Having spent 20+ years working at residential summer camps for kids as a counsellor and camp director, on some days I think I might have a bit of a gut feeling about what fun looks like for a group of kids. Summer camp is a fun factory - it's product is joy. Nailing down exactly what fun looks like and feels like is a fine art. At summer camp, this art is mastered by 19 year olds who lead the program as camp counsellors. Camp Counsellors work really hard to create fun - the reality is though that their role isn't always the highest valued role by society (these kids earn peanuts for wages), but paradoxically their work is highly valued by the kids who work with them. For many reasons, many summer camps have got it together in creating fun. Knowing just the right amount of leadership to provide - allowing for plenty of choices - and understanding the need for challenge, camaraderie laughter, and self direction - if you've been to a good summer camp, you'll know exactly what I am talking about. Anyone can do this though - a big part of the equation is just being able to join in on it all - modelling what you're looking for and reinforcing the right kind of energy.
In the NCCP coaching materials there is a piece of research shared that asks kids what is important to them when participating in a sport - the top response is 'sport needs to be fun' - and for kids who have stopped participating in sport who were asked what would it take to get you back involved - again the top response was 'I'd join in again if it was fun'. I'm sure you will agree that this stuff is worth giving some attention to and as I'm certain many of you already do - adding a bit of 'creating some fun' into your skill set when working with youth. In some ways, working with early adolescents is the world of the middle school teacher - knowing how to relate to adolescents - adolescents who for all accounts become a different species for a few years. Great middle school teachers know how to use humour, build relationships that leverage engagement, and keep things pretty light hearted. Great coaches know how to do this as well. I know a number of them personally. When you see this work in action - you know something special is going on - kids stick around, get excited about ski racing - the reality is that cross country ski racing is not the easiest sport in the world - so when you've got something good cooking, it is often because you've thought of the recipe beforehand. I am so lucky to have been in spaces where this has happened - and where it is happening.

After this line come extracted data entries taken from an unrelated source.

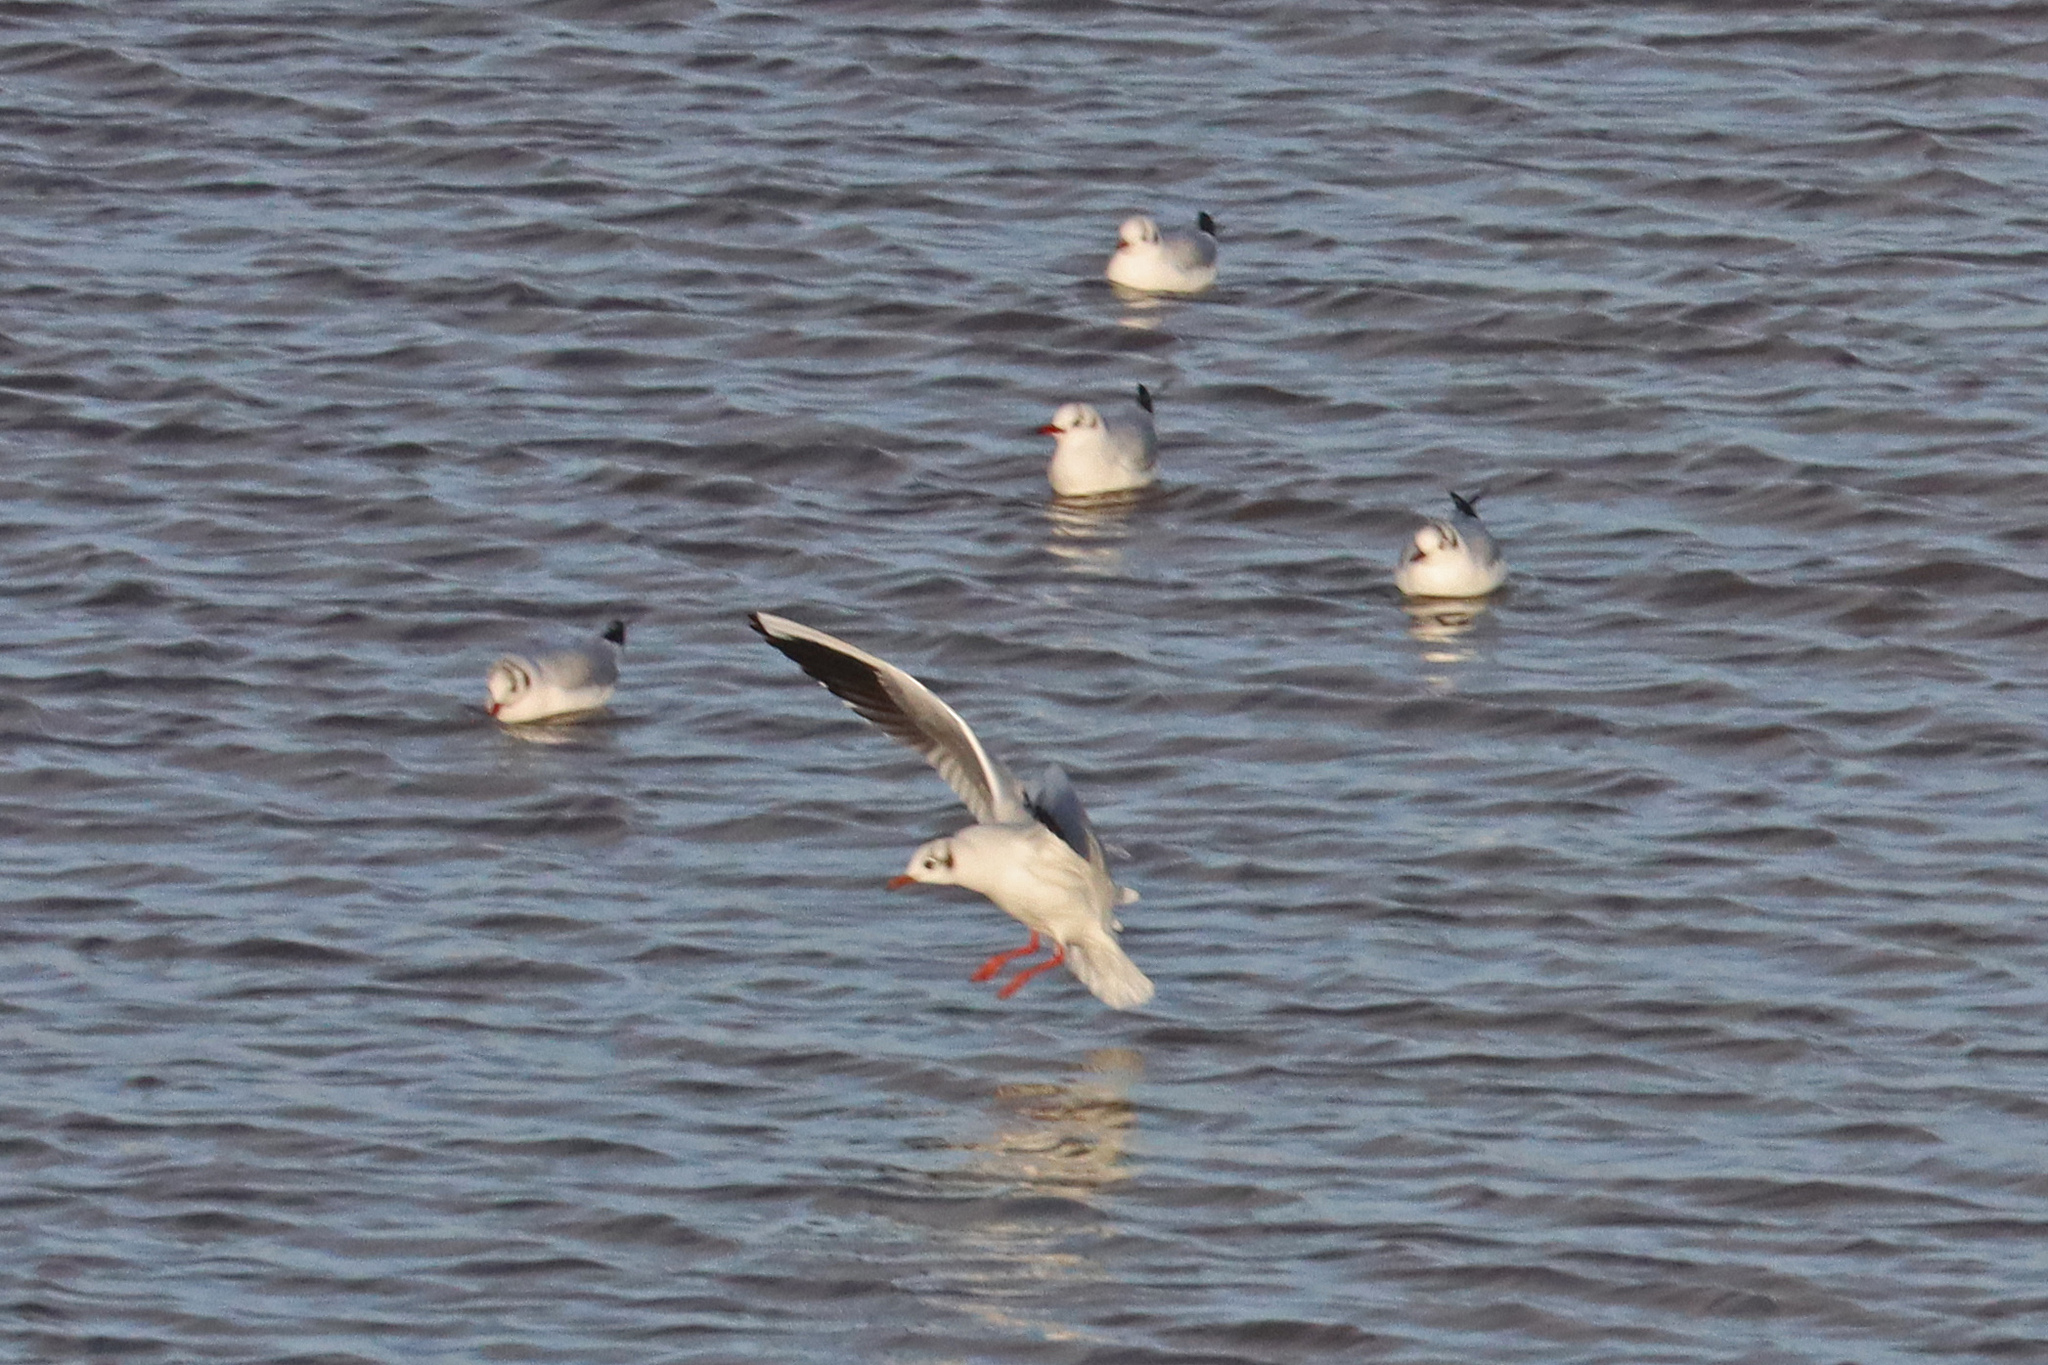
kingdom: Animalia
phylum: Chordata
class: Aves
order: Charadriiformes
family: Laridae
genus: Chroicocephalus
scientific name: Chroicocephalus ridibundus
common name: Black-headed gull
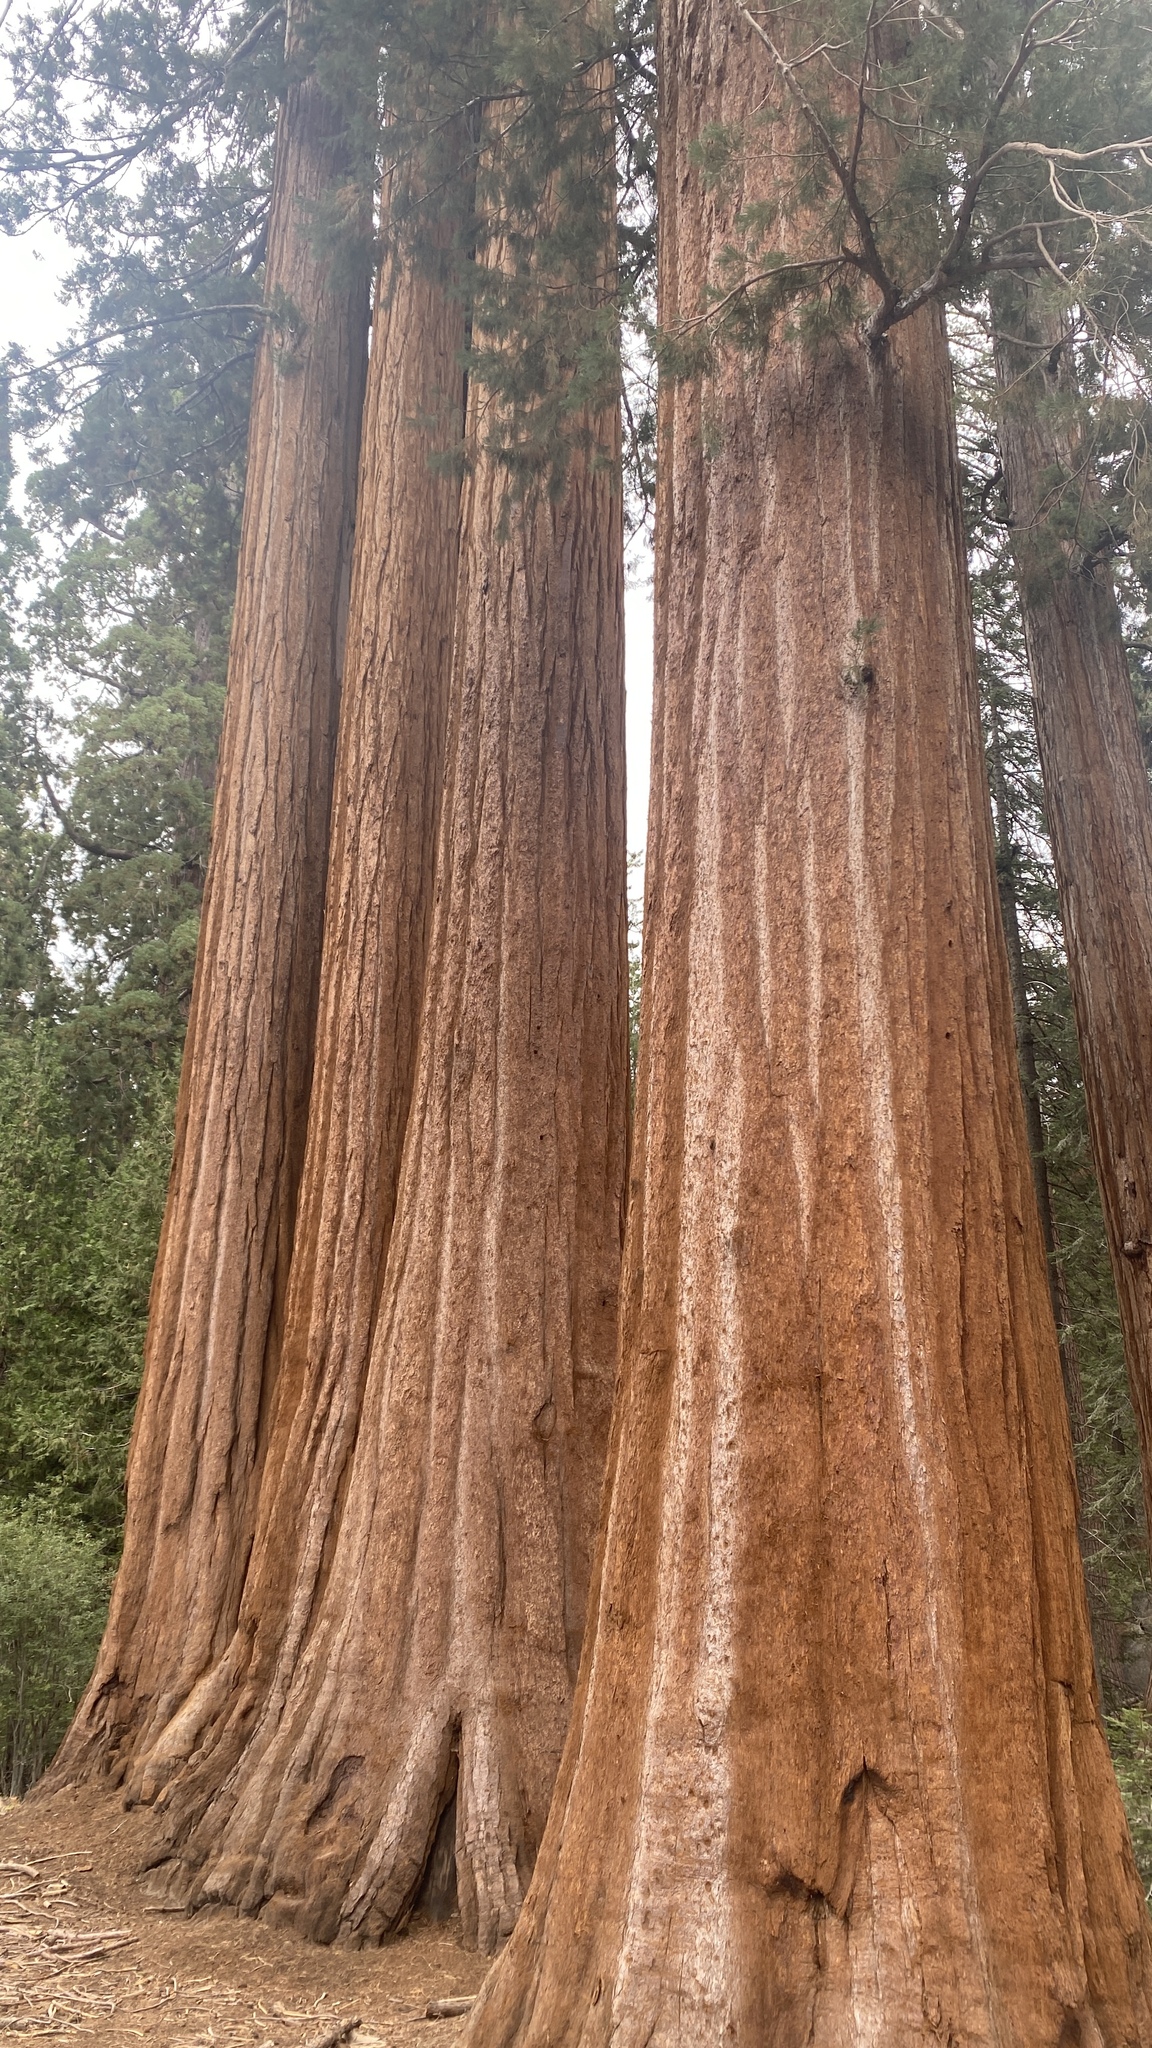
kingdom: Plantae
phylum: Tracheophyta
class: Pinopsida
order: Pinales
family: Cupressaceae
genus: Sequoiadendron
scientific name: Sequoiadendron giganteum
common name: Wellingtonia
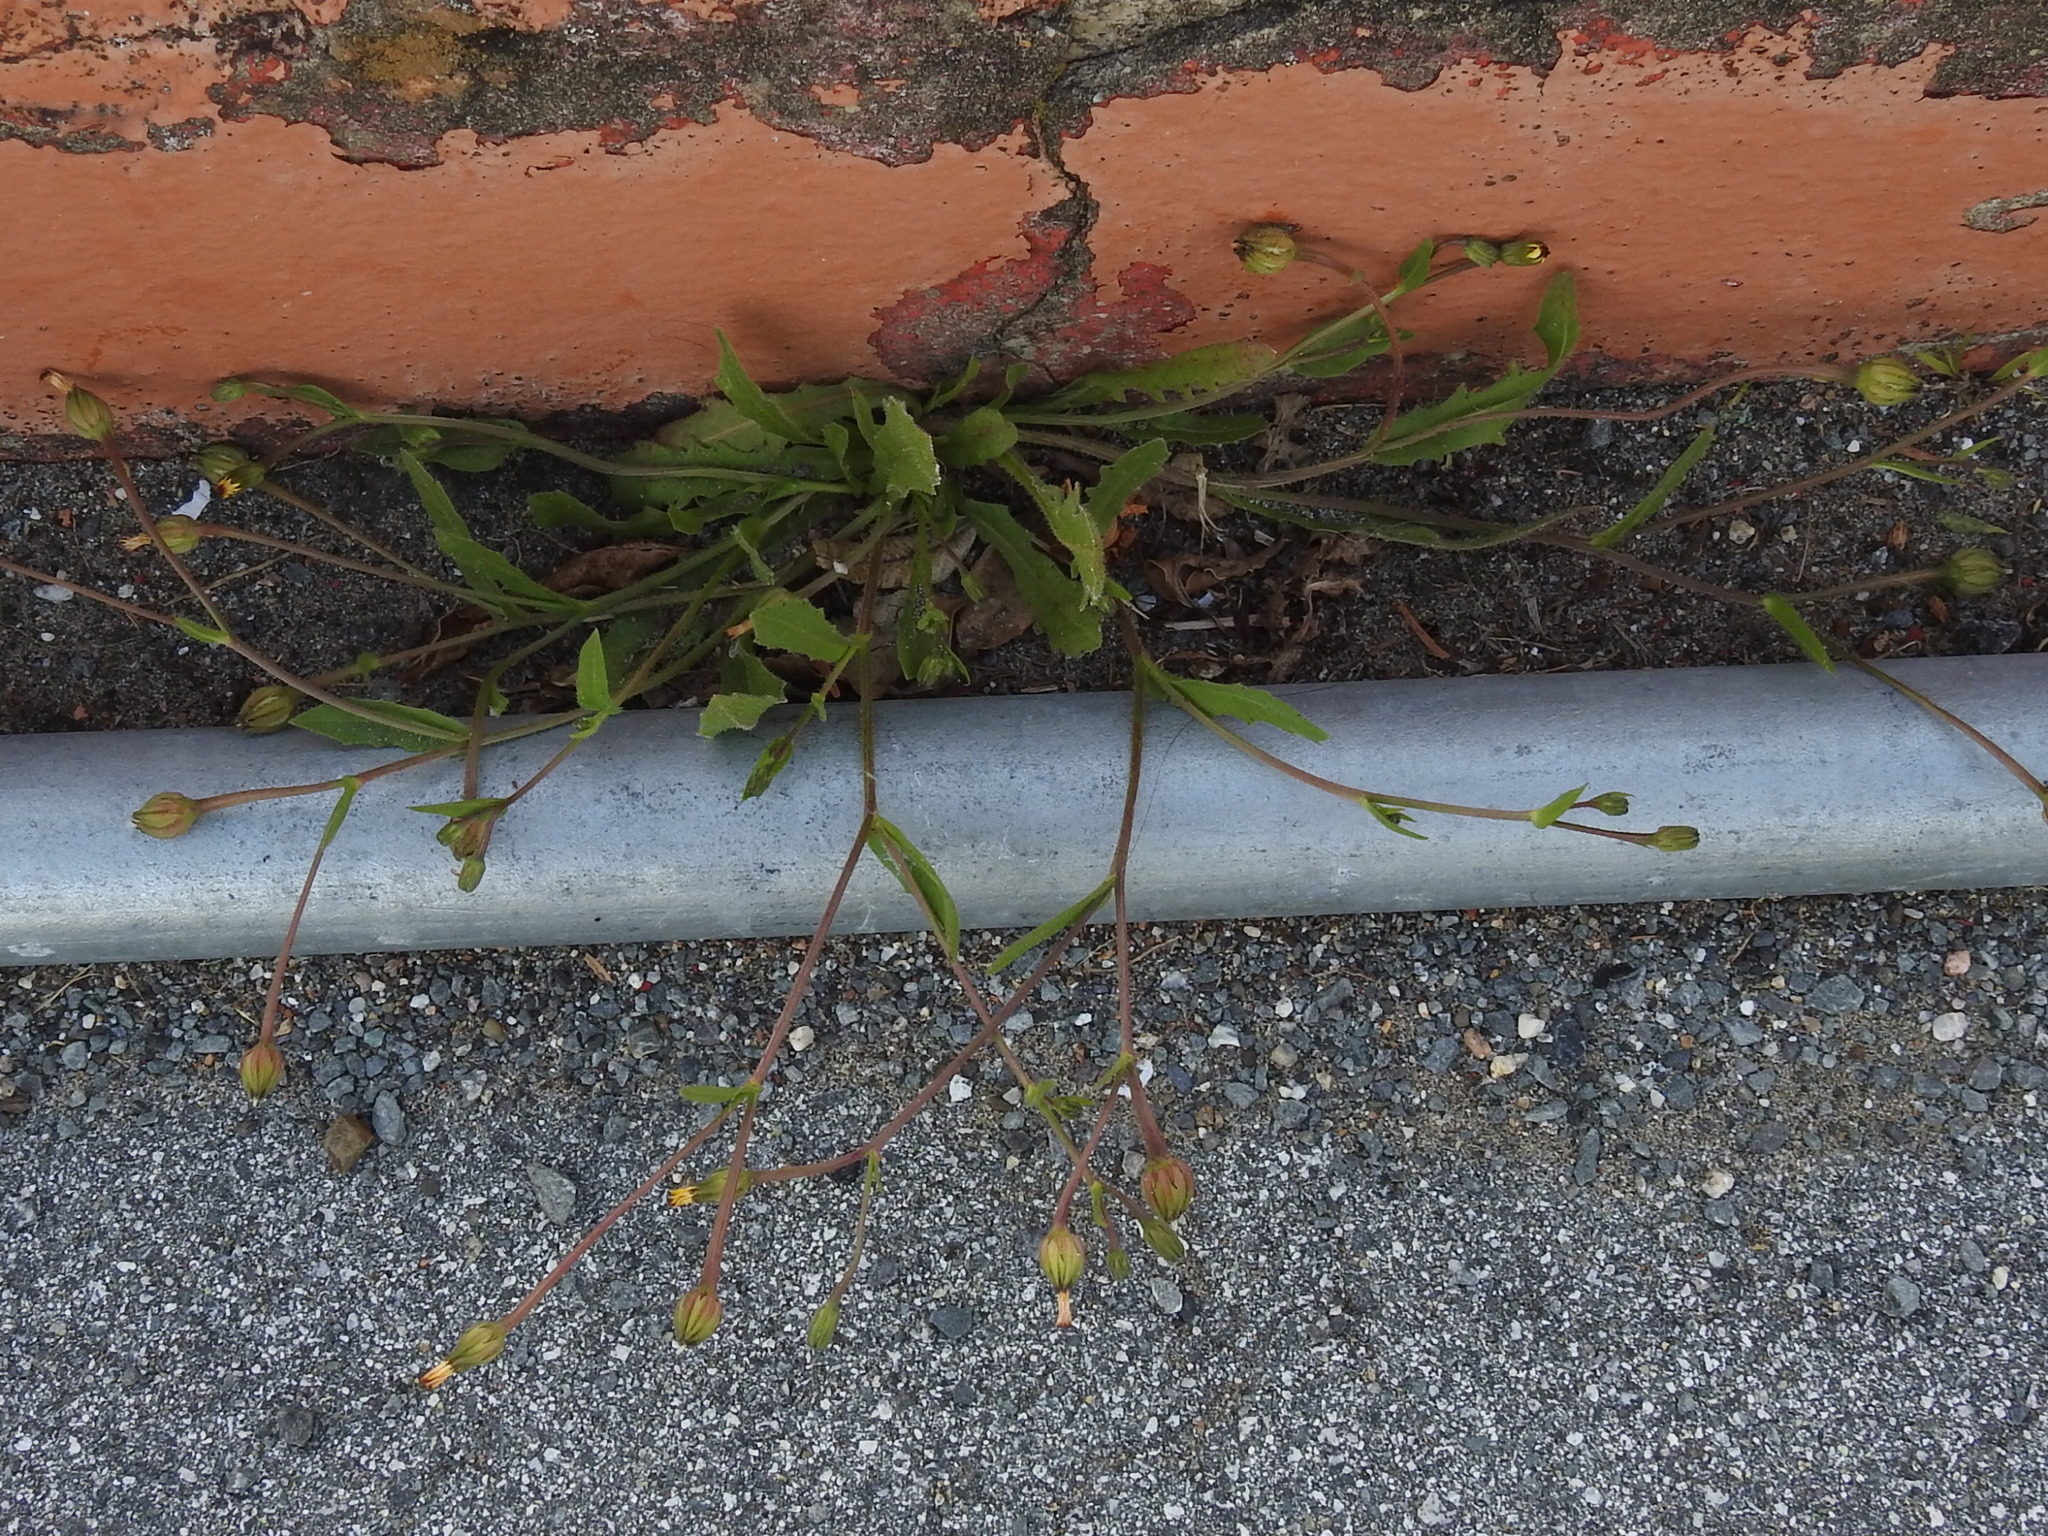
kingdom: Plantae
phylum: Tracheophyta
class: Magnoliopsida
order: Asterales
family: Asteraceae
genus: Hedypnois
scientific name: Hedypnois rhagadioloides
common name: Cretan weed
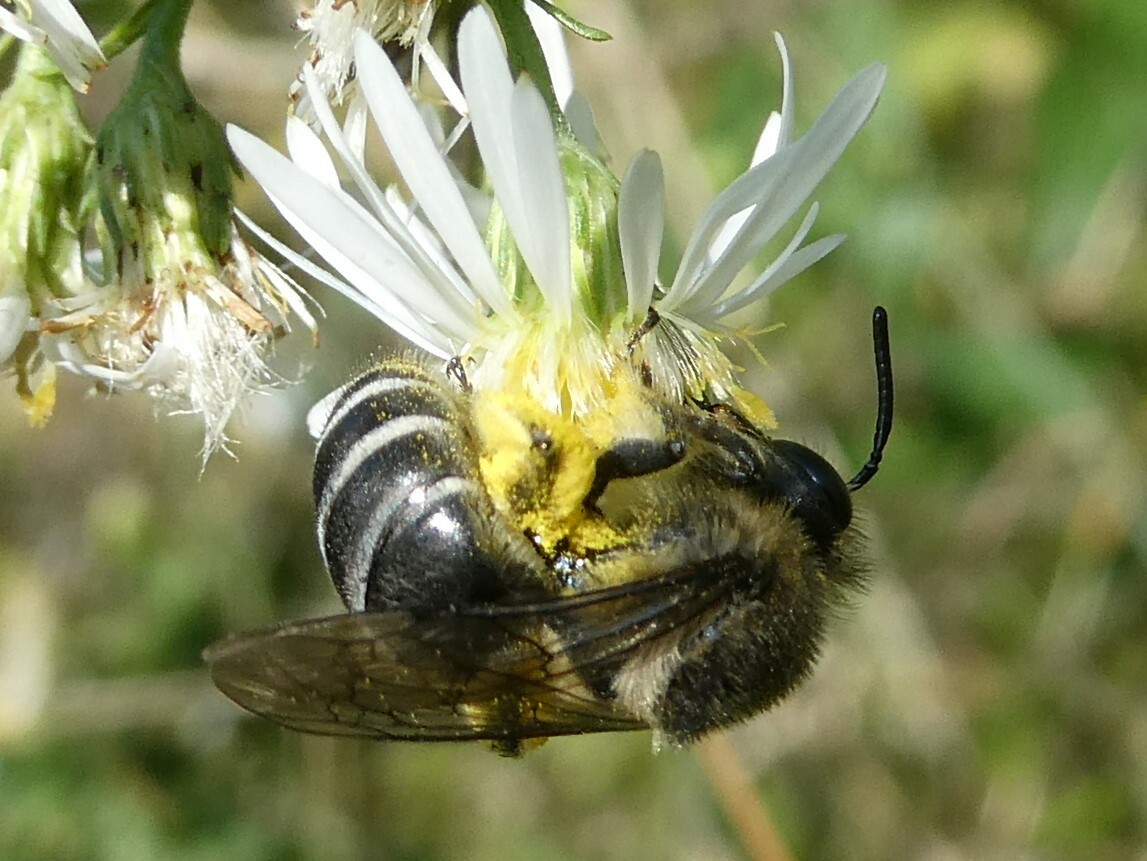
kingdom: Animalia
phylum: Arthropoda
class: Insecta
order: Hymenoptera
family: Colletidae
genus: Colletes
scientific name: Colletes compactus
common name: Aster cellophane bee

So if fun is so important what does it look like? Fun is a great energy, focused on something positive, often without a very important outcome attached, and in the arena of adolescent sport, generated and sustained by kids. Adults are great a creating fun as well - but sometimes we have a harder time with it because we've got so many other things to take care of - (fun for us often includes a few of the right kind of beverage). Nurturing the care free state of childhood for kids is a gift - a gift that lasts for a few years. Games are fun - but fun is bigger than a backpocket full of games - fun is an energy that is created.
I recently got a text from my program director, saying that his daughter who is in the T2T group I am coaching, got in the car after practice saying 'that was the hardest and most fun workout I have ever been to'. Of course its nice to get these sort of texts - especially when they come from the guy who supervises your work - but thinking back on the practice session - it really wasn't particularly hard to pull together or require lots of planning and coordination. What we did - and I do think it came off pretty well - was do an 'amazing race' style of running workout - kids got a map - ran from one station to another (over several kilometers) - got to choose between 'running around the lake' or doing '200 push ups' - then run on to the next station where they had equally as fun activities to choose from. It was a race of course (it was a day when I had wanted to do some speed work) with everyone getting some gummy prizes at the end - the higher the finish, the more gummy treats. Because I knew that the kids would be fired up about seeing their names on zone 4, I even posted some results there http://zone4.ca/results.asp?id=5099 - our T2T group loved the workout.
Our role as coaches is bigger than creating some fun though. I might argue that kids can get that somewhere else - they can go to summer camp, they can get it at middle school, they can get it in their cul-de-sacs or in the forest behind their house on a unicycle. For me, coaching cross country skiing is about hooking kids on a great sport - helping them develop the technical skills and physical fitness to perform in a way they're happy with. For me, that is the primary outcome I strive for in my coaching - to build the engine - the engine is made up of pieces like the carburator and the pistons and the crankshaft that form the structure and mechanical engineering of the vehicle - they're what makes the engine run. I like to think that there is another important piece, I think of fun as the oil - the lubricant that makes the pieces of engine work well together. When the engine is running well, adolescents are ready to learn how to drive. I know its a little out there but I'll tell you, kids can feel it - I know this because they are smiling, laughing, talking, being silly and responding when they need to switch gears.
What is important to coaches is evident to the kids that they coach. Adolescents know if their coach sees them as someone who has great potential, or if their coaches think someone else in their training group has great potential. All of this might be pretty irrelevant to a coach who is strictly performance driven. Don't get me wrong - I think performance is incredibly important - it is important to each and every young skier. Every kid in a Train to Train program wants to improve, has a dream of finishing on the podium, of getting there, of doing it themselves. Great coaches leverage this, for the top performers, and also for every young skier they work with.
So if you're like me, and you're interested in helping as many kids as possible to reach their potential as athletes, if you're interested in trying to keep kids engaged - then thinking about the fun-work balance is an important piece in the puzzle.